Work order 1: In the json-delta utility documentation, what reason is given for including the doctest for decoding a JSON file-like object or string?
Work order 2: Translate this sentence from the json-delta utility documentation into German: "Decode a file-like object or bytestring udiff into a unicode string."
Work order 3: In the json-delta utility documentation, rewrite the passage from "Decode a JSON" up to and including "json_delta._util.decode_udiff(file_or_str)", substituting "data" for "foo".

Text section:

***

Decode a JSON file-like object or string.

The following doctest is probably pointless as documentation. It is here so json-delta can claim 100% code coverage for its test suite!

>>> try:
...     from StringIO import StringIO
... except ImportError:
...     from io import StringIO
>>> foo = '[]'
>>> decode_json(foo)
[]
>>> decode_json(StringIO(foo))
[]
json_delta._util.decode_udiff(file_or_str)

Decode a file-like object or bytestring udiff into a unicode string.

The udiff may be encoded in UTF-8, -16 or -32 (with or without BOM):

>>> udiff = u'- true\n+ false'
>>> decode_udiff(udiff.encode('utf_32_be')) == udiff
True
>>> try:
...     from StringIO import StringIO
... except ImportError:
...     from io import BytesIO as StringIO
>>> decode_udiff(StringIO(udiff.encode('utf-8-sig'))) == udiff
True

An empty string is a valid udiff; this function will convert it to a unicode string:

>>> decode_udiff(b'') == u''
True

The function is idempotent: if you pass it a unicode string, it will be returned unmodified:

>>> decode_udiff(udiff) is udiff
True

If you pass it a non-empty bytestring that cannot be interpreted as beginning with ' ', '+', '-' or a BOM in any encoding, a ValueError is raised:

>>> decode_udiff(b':-)')
Traceback (most recent call last):
    ...
ValueError: String does not begin with any of the specified start chars.
json_delta._util.follow_path(struc, path)

Retrieve the value found at the key-path path within struc.

json_delta._util.in_array(key, accept_None=False)

Should the keypath key point at a JSON array ([])?

Works by testing whether key[-1] is an int or (where appropriate) long:

>>> in_array([u'bar', 16])
True
>>> import sys
>>> sys.version >= '3' or eval("in_array([u'foo', 94L])")
True

Returns False if key addresses a non-array object…

>>> in_array(["foo"])
False
>>> in_array([u'bar'])
False

…or if key == [] (as in that case there’s no way of knowing whether key addresses an object or an array).

>>> in_array([])
False

If the accept_None flag is set, this function will not raise a ValueError if key[-1] is None (keypaths of this form are used by key_tracker(), to signal points within a JSON string where a new object key is expected, but not yet found).

>>> in_array([None])
Traceback (most recent call last):
    ...
ValueError: keypath elements must be instances of str, unicode, int or long,
    not NoneType (key[0] == None)
>>> in_array([None], True)
False
>>> in_array([None], accept_None=True)
False

Otherwise, a ValueError is raised if key is not a valid keypath:

>>> keypath = [{str("spam"): str("spam")}, "pickled eggs and spam", 7]
>>> in_array(keypath)
Traceback (most recent call last):
    ...
ValueError: keypath elements must be instances of str, unicode, int or long,
    not dict (key[0] == {'spam': 'spam'})
json_delta._util.in_object(key, accept_None=False)

Should the keypath key point at a JSON object ({})?

Works by testing whether key[-1] is a string or (where appropriate) unicode():

>>> in_object(["foo"])
True
>>> in_object([u'bar'])
True

Returns False if key addresses an array…

>>> in_object([u'bar', 16])
False
>>> import sys
>>> False if sys.version >= '3' else eval("in_object([u'bar', 16L])")
False

…if key == []

>>> in_object([])

***

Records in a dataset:
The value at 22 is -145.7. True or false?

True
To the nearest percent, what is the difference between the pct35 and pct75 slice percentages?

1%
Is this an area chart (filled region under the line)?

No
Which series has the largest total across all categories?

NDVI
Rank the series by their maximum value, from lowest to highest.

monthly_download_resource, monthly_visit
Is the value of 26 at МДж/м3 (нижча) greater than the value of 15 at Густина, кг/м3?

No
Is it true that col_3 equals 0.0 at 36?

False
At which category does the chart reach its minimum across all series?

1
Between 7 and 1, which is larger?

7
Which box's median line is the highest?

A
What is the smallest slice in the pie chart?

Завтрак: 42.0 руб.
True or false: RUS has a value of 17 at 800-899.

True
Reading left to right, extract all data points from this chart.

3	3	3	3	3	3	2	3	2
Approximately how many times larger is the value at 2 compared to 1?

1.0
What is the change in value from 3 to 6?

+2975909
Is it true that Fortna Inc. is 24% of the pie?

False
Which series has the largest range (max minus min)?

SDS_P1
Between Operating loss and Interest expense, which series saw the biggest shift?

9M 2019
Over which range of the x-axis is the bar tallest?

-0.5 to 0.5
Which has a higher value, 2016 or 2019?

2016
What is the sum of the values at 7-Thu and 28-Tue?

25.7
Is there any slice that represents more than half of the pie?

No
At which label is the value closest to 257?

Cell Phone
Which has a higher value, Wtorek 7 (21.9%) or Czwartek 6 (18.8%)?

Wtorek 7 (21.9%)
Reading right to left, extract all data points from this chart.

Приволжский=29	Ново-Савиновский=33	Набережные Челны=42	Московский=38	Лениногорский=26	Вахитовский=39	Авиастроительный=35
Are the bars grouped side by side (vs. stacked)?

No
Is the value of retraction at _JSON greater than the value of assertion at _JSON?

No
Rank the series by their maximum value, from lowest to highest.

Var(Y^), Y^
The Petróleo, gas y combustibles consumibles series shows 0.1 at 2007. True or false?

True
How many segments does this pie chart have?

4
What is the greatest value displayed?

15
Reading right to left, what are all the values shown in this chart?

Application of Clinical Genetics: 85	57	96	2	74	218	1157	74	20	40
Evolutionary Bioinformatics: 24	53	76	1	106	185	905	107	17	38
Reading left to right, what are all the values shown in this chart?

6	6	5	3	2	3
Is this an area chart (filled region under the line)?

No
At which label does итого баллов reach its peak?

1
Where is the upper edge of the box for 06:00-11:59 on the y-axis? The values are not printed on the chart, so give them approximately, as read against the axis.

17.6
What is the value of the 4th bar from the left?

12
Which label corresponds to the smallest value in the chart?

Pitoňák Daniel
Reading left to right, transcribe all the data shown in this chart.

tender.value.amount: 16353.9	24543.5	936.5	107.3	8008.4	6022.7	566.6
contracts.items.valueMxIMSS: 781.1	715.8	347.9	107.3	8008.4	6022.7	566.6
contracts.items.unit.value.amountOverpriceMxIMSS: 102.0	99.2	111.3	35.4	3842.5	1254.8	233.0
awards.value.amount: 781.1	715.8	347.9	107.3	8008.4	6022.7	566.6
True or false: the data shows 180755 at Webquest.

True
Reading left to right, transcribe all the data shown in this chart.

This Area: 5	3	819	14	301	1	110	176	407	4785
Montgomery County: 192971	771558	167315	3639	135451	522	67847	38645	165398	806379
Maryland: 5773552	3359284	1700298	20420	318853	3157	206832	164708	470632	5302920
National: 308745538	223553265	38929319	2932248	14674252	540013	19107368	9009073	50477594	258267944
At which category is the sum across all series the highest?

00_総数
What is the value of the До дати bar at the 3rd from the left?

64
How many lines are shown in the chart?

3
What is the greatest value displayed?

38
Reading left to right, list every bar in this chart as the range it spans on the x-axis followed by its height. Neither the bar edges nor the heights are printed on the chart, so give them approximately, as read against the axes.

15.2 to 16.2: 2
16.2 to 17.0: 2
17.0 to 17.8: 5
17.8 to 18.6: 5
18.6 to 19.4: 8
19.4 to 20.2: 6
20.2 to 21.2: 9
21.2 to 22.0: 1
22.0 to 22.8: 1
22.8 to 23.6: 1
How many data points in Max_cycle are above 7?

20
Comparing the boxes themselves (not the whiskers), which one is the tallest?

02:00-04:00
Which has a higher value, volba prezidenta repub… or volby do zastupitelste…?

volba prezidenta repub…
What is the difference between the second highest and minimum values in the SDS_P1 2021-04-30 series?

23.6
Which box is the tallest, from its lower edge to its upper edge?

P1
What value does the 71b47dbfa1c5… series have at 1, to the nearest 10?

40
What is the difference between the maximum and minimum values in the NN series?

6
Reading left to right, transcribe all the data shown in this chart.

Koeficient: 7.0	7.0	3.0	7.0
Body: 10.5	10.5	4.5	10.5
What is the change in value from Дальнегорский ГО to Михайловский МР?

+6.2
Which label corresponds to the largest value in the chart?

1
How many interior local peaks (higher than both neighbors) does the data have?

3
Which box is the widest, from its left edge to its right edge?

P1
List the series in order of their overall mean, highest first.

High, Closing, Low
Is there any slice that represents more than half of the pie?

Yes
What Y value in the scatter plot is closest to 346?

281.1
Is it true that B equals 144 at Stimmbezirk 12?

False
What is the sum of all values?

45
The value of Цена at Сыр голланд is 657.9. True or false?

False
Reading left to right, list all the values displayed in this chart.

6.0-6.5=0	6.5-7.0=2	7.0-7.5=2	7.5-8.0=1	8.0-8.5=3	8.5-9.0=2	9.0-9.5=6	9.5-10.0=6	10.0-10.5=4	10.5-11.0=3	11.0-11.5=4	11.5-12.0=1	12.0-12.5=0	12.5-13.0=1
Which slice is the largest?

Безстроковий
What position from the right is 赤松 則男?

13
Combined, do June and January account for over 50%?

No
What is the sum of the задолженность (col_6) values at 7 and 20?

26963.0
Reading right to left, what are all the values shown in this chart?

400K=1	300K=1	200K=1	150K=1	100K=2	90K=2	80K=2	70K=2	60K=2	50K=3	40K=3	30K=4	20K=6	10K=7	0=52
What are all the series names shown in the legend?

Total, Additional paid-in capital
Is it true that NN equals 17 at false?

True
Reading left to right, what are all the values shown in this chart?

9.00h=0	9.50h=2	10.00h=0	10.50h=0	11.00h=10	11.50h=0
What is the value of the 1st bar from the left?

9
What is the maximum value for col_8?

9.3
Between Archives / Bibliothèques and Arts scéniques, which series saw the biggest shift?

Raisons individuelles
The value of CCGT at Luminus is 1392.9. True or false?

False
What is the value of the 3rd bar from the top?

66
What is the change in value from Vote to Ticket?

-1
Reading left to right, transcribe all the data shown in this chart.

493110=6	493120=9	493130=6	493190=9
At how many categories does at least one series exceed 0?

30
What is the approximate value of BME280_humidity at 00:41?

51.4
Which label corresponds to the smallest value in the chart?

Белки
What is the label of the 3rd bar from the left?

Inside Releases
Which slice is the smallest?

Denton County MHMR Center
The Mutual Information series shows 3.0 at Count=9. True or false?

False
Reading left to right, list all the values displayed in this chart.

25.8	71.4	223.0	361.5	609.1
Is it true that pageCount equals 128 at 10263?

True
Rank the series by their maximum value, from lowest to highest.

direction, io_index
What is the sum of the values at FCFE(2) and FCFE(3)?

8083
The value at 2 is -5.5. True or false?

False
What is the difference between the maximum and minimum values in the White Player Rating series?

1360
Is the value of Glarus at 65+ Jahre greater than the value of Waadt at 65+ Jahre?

***

Written reply 1: It is there so json-delta can claim 100% code coverage for its test suite.

Written reply 2: Ein dateiähnliches Objekt oder einen Bytestring-udiff in einen Unicode-String dekodieren.

Written reply 3:
Decode a JSON file-like object or string.

The following doctest is probably pointless as documentation. It is here so json-delta can claim 100% code coverage for its test suite!

>>> try:
...     from StringIO import StringIO
... except ImportError:
...     from io import StringIO
>>> data = '[]'
>>> decode_json(data)
[]
>>> decode_json(StringIO(data))
[]
json_delta._util.decode_udiff(file_or_str)